The 1st Victim
1
    Sam Kovac had been to more crime scenes than he cared to count. Homicides, suicides, assaults. He’d been a cop for a lot of years. He had worked homicide for most of those years. One might have imagined that after all those murders that the details would have blurred and run together, that the names and the faces of the victims would have faded from memory, but no.
    The same way baseball players remember every big game they’ve ever played, Kovac remembered his homicides. He remembered what he had been doing when he got the call-out. He remembered the weather. He remembered the scenes—they were indoors, outdoors, in houses, apartments, fleabag motels. With some cases he remembered the smells—dinner left cooking on the stove, a body left decomposing in a hot attic.
    Always he remembered that initial picture—the location, position, and condition of the body. These images were filed away in his brain like a macabre photo album. Some pictures were sharper than others, but none had faded entirely. So, as he stood in the cold that January morning, looking down at his victim, he knew this image would never leave him.
    The body lay at an odd angle in the ditch, arms and legs flung this way and that like a ragdoll’s. Her hair appeared to be a deep burgundy red, about shoulder length. It surrounded her head in a puddle. Her face was obscured by blood. Her features had been partially smashed in by something—a brick, a fist, a hammer. She was a study in red: red hair, red face, red coat. Bloodred on white. Like a broken rose discarded in the snow.
    A rose in winter.
    Strange thought. Kovac wasn’t given to poetry. He was just a regular Joe, an old-school copper. There were no surprises to him. He had no hidden talents. He was no secret novelist or secret millionaire or secret computer genius, as cops in mystery novels often are.
    He was just a guy working a job he believed in . . . in the freezing freaking cold. His mustache had grown icicles. The hairs in his nose had frosted over. His feet were starting to go numb.

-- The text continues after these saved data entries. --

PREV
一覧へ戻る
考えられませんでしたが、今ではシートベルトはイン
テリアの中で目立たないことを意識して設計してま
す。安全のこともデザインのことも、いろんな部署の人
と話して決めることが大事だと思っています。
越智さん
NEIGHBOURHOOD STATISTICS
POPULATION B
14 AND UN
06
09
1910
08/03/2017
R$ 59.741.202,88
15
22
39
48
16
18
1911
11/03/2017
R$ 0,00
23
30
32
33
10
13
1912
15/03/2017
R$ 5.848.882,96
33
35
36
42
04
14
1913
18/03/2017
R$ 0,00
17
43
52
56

    It was 7:22 A.M. , January 1. Most of the residents of Minneapolis and its environs were home in bed, sleeping off hangovers, waiting for the Rose Parade to start on television. Kovac knew he would still be working this crime scene while the New Year’s hams roasted in the ovens. Maybe he would make it home to see the last of the bowl games.
    “Happy fucking holidays,” he said as his partner arrived.
    Nikki Liska glanced down into the ditch. A petite pixie bundled up in a wool coat with a scarf wrapped around her neck and a furry Elmer Fudd–style cap pulled down over her head, she looked more like a little kid about to waddle off to school than a veteran homicide cop.
    Her heavy sigh became a cloud in the cold air. The temperature was supposed to reach a daytime high of twelve degrees. It hadn’t gotten there yet.
    “There’s no good time to be dead,” she pointed out.
    She thrust a Caribou Coffee cup at him with one gloved hand, keeping one cup for herself. “What do we know?”
    “Not much. A truck driver saw the body, stopped, and got out to see what was what. Thought it was a mannequin.” He took a sip of coffee, burning the tip of his tongue, and scowled. “I don’t know why people always think that. How many mannequins do you ever see on the side of the road?”
    “Dead bodies never look real to normal people.”
    “Mannequins don’t bleed, Elmer.”
    “Don’t make fun of my hat,” Liska said. “Sixty percent of your body heat escapes through the top of your head. ID?”
    “It’s forty percent, and less if you’ve got a good head of hair,” Kovac returned. The subject was an old joke between them. Kovac’s hair was like an old bear’s pelt: thick and brown, liberally threaded with silver. He’d had it cut by the same Norwegian barber for twenty years.
    “No ID,” he said. “No purse, no wallet, no nothing.”
    “Great. Our first Jane Doe of the New Year.”